:: WORK TASK ::
Could you output the entries that follow exactly, omitting any pictures they contain?

:: EXERCISE INPUTS ::
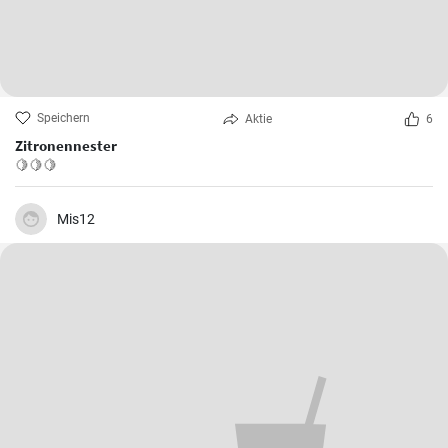
Speichern
Aktie
6
Zitronennester
🍋🍋🍋
Mis12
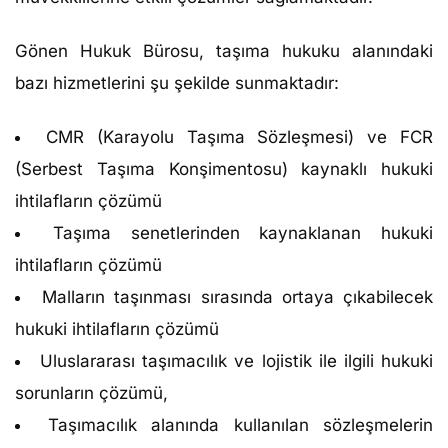
Gönen Hukuk Bürosu, taşıma hukuku alanındaki
bazı hizmetlerini şu şekilde sunmaktadır:
CMR (Karayolu Taşıma Sözleşmesi) ve FCR
(Serbest Taşıma Konşimentosu) kaynaklı hukuki
ihtilafların çözümü
Taşıma senetlerinden kaynaklanan hukuki
ihtilafların çözümü
Malların taşınması sırasında ortaya çıkabilecek
hukuki ihtilafların çözümü
Uluslararası taşımacılık ve lojistik ile ilgili hukuki
sorunların çözümü,
Taşımacılık alanında kullanılan sözleşmelerin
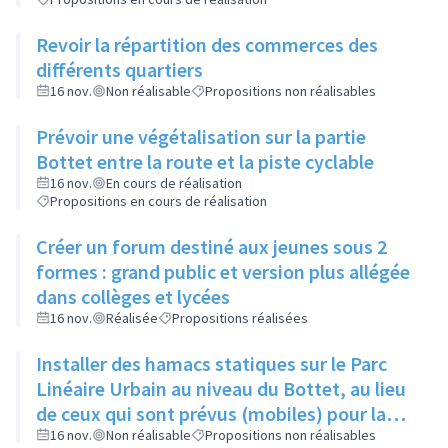
Revoir la répartition des commerces des
différents quartiers
16 nov.
Non réalisable
Propositions non réalisables
Prévoir une végétalisation sur la partie
Bottet entre la route et la piste cyclable
16 nov.
En cours de réalisation
Propositions en cours de réalisation
Créer un forum destiné aux jeunes sous 2
formes : grand public et version plus allégée
dans collèges et lycées
16 nov.
Réalisée
Propositions réalisées
Installer des hamacs statiques sur le Parc
Linéaire Urbain au niveau du Bottet, au lieu
de ceux qui sont prévus (mobiles) pour la
limiter la dangerosité
16 nov.
Non réalisable
Propositions non réalisables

:: ANSWER TO THIS PROBLEM ::
Speichern
Aktie
6
Zitronennester
🍋🍋🍋
Mis12
Gönen Hukuk Bürosu, taşıma hukuku alanındaki
bazı hizmetlerini şu şekilde sunmaktadır:
CMR (Karayolu Taşıma Sözleşmesi) ve FCR
(Serbest Taşıma Konşimentosu) kaynaklı hukuki
ihtilafların çözümü
Taşıma senetlerinden kaynaklanan hukuki
ihtilafların çözümü
Malların taşınması sırasında ortaya çıkabilecek
hukuki ihtilafların çözümü
Uluslararası taşımacılık ve lojistik ile ilgili hukuki
sorunların çözümü,
Taşımacılık alanında kullanılan sözleşmelerin
Revoir la répartition des commerces des
différents quartiers
16 nov.
Non réalisable
Propositions non réalisables
Prévoir une végétalisation sur la partie
Bottet entre la route et la piste cyclable
16 nov.
En cours de réalisation
Propositions en cours de réalisation
Créer un forum destiné aux jeunes sous 2
formes : grand public et version plus allégée
dans collèges et lycées
16 nov.
Réalisée
Propositions réalisées
Installer des hamacs statiques sur le Parc
Linéaire Urbain au niveau du Bottet, au lieu
de ceux qui sont prévus (mobiles) pour la
limiter la dangerosité
16 nov.
Non réalisable
Propositions non réalisables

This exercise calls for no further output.